(WORK REQUIRED) Copy out, word for word, everything from the start of the records down to the line containing "0.001122, -0.087205, 0.710190]]", with both ends included. Leave the pictures out of your copy.
○ ○ ○
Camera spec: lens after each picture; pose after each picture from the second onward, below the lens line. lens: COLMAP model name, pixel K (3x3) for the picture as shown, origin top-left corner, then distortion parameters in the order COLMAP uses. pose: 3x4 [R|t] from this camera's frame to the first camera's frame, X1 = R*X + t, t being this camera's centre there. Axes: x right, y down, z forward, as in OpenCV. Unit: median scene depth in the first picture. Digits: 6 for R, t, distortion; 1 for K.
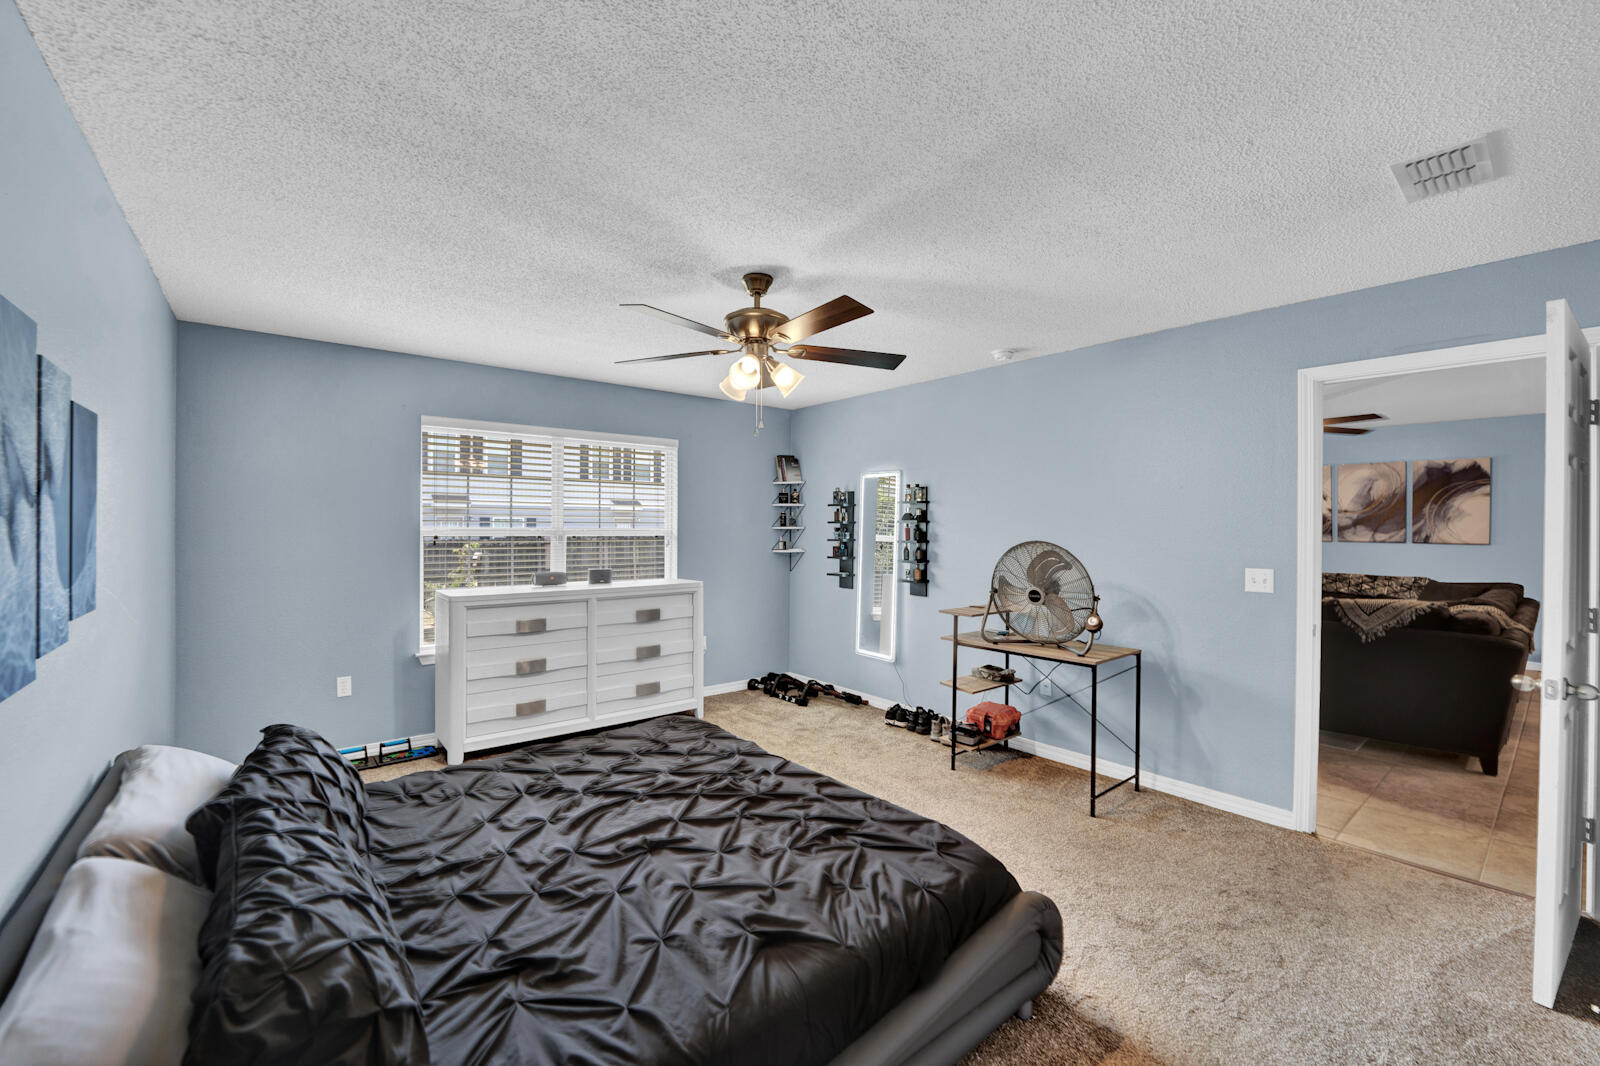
lens RADIAL K [[655.5, 0, 795.2], [0, 655.5, 527.7], [0, 0, 1]] dist [-0.027003, 0.001637]
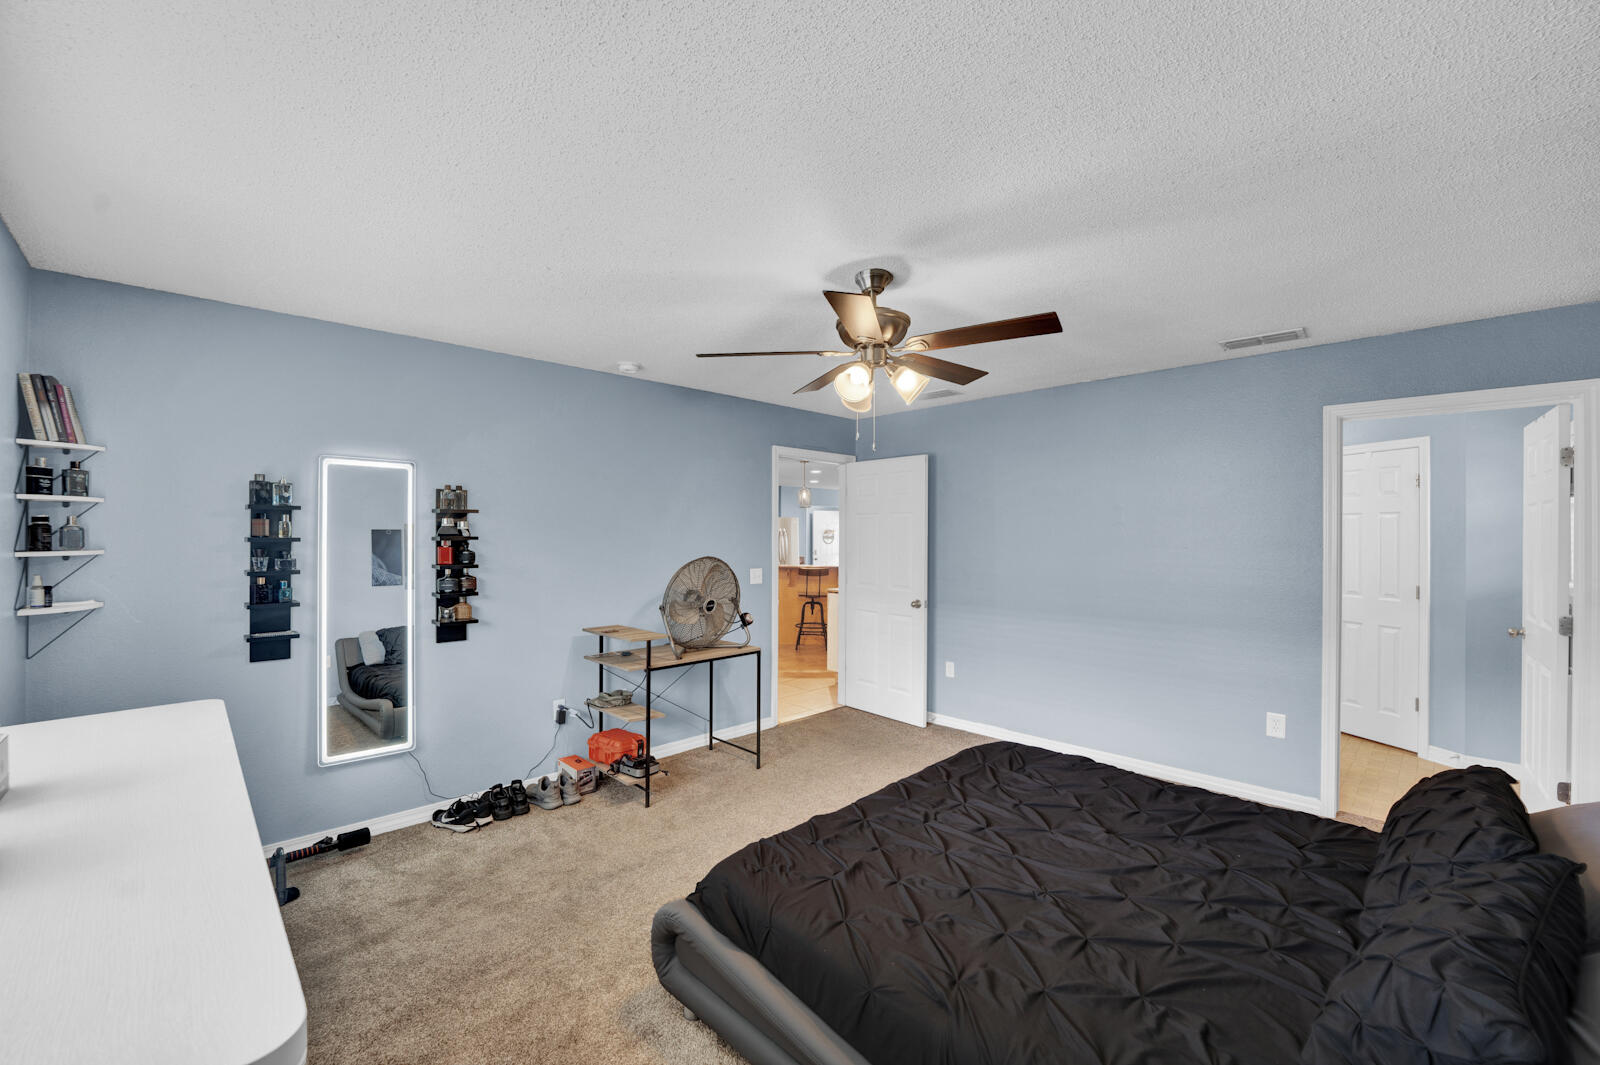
lens RADIAL K [[654.0, 0, 794.0], [0, 654.0, 533.2], [0, 0, 1]] dist [-0.031450, 0.003790]
pose [[-0.087205, 0.000498, 0.996190, -0.565576], [0.001162, 0.999999, -0.000398, -0.014197], [-0.996190, 0.001122, -0.087205, 0.710190]]
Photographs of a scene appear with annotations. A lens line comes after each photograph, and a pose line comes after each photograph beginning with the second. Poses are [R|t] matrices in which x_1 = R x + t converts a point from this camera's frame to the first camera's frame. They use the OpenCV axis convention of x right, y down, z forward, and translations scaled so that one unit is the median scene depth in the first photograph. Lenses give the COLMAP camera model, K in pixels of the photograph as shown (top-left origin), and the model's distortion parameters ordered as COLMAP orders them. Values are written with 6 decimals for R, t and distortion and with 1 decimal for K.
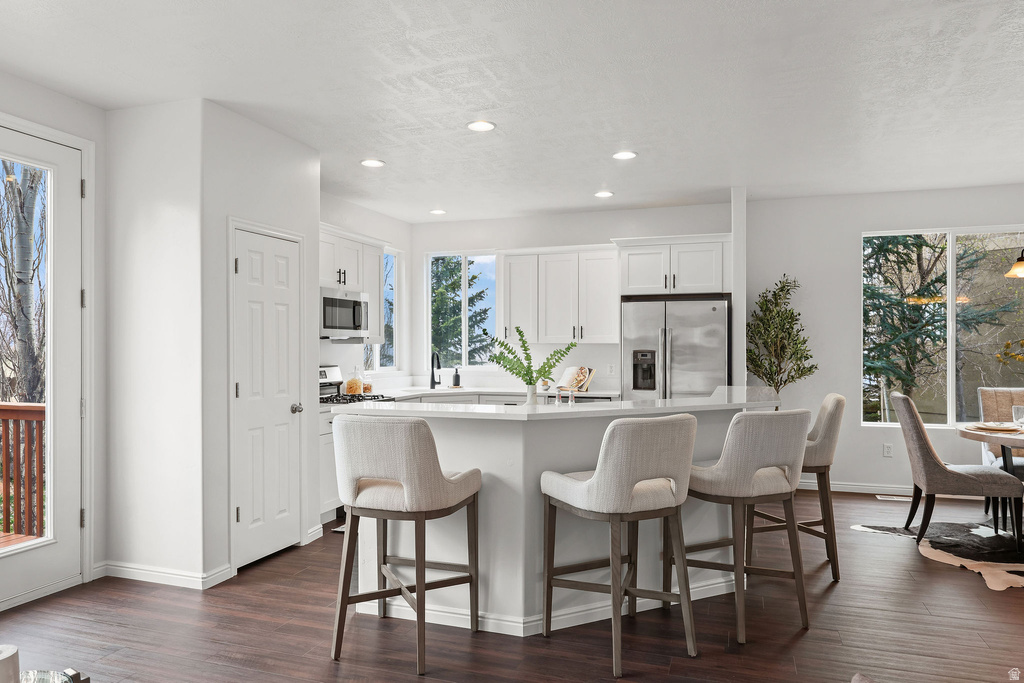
lens RADIAL K [[682.8, 0, 509.6], [0, 682.8, 351.2], [0, 0, 1]] dist [-0.000684, -0.000702]
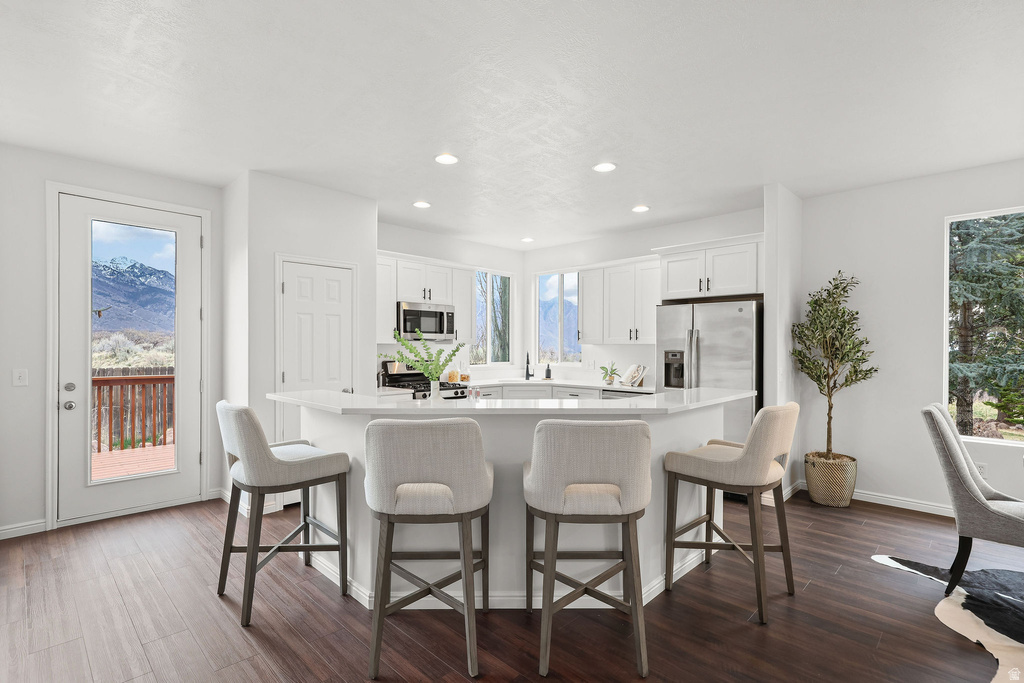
○ ○ ○
(TASK OUTPUT)
Camera spec: lens after each picture; pose after each picture from the second onward, below the lens line. lens: COLMAP model name, pixel K (3x3) for the picture as shown, origin top-left corner, then distortion parameters in the order COLMAP uses. pose: 3x4 [R|t] from this camera's frame to the first camera's frame, X1 = R*X + t, t being this camera's centre there. Axes: x right, y down, z forward, as in OpenCV. Unit: median scene depth in the first picture. Digits: 6 for R, t, distortion; 1 for K.
lens RADIAL K [[655.5, 0, 795.2], [0, 655.5, 527.7], [0, 0, 1]] dist [-0.027003, 0.001637]
lens RADIAL K [[654.0, 0, 794.0], [0, 654.0, 533.2], [0, 0, 1]] dist [-0.031450, 0.003790]
pose [[-0.087205, 0.000498, 0.996190, -0.565576], [0.001162, 0.999999, -0.000398, -0.014197], [-0.996190, 0.001122, -0.087205, 0.710190]]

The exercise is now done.